Non-potable reuse is well established in code, but it is also exacting. Get the plumbing wrong, and that water-saving idea can quickly become plan-review problem a. Plumbing engineers should be familiar with:

  • IPC Chapter 13, Non-potable Water Systems. In International Plumbing Code jurisdictions, this chapter provides the base framework for the collection, storage, treatment, and distribution of non-potable water.

  • CSA B805/ICC 805 and ARCSA/ASPE standards. CSA B805/ICC 805 provides a comprehensive framework for rainwater harvesting systems. It is also recognized as an alternative path for regulating certain rainwater systems. ARCSA/ASPE/ANSI 63 (Rainwater Catchment Systems) addresses rooftop rainwater catchment. ARCSA/ASPE/ANSI 78 (Stormwater Harvesting Systems Design for Direct End-Use Applications) addresses stormwater harvesting for direct end-use applications. Uniform Plumbing Code jurisdictions address similar topics through alternate-water-source provisions.

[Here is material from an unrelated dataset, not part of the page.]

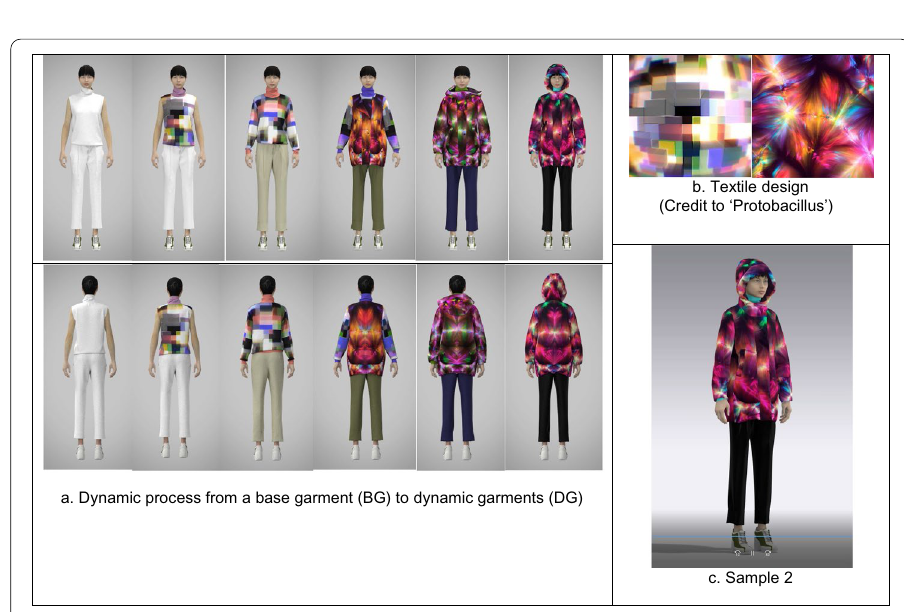
Fig. 2 The technical process to develop a 3D dynamic fashion garment (sample 2): a The moving images, b textile design (GIF), and c sample 2 (MP4) are available in Additional file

  • Permitted end uses. Codes and standards commonly recognize non-potable applications such as cooling tower makeup, toilet and urinal flushing, irrigation, and certain industrial or process-water uses, subject to local approval and water-quality requirements.

 Where designs get tripped up:

  • Cross-connection control and backflow prevention. Potable and non-potable systems must be positively separated, and any potable makeup into a non-potable system requires proper backflow protection. This is one of the most important plan-review issues to get right.

  • Identification. Non-potable distribution piping must be clearly marked, color-coded, and labeled so it cannot be mistaken for potable water. The familiar purple-pipe convention is one common example.

  • Materials and treatment. Components must be suitable for the water source, treatment process, pressure, temperature, and end use. Filtration and disinfection requirements should be selected based on the intended application and the authority having jurisdiction.

  • Water quality for tower makeup. Harvested water does not get a free pass on cooling tower chemistry. The system still has to manage suspended solids, scaling, corrosion, and biological growth. In some cases, an alternative source raises the stakes on treatment and monitoring. That is because incoming water quality can vary more than municipal makeup.

Making Every Gallon Count

Data centers will continue to need reliable cooling, but that does not mean they have to rely only on potable water. By capturing and reusing water already available on-site, facilities can reduce demand on municipal supplies, improve resilience, and make evaporative cooling a more responsible part of the overall strategy.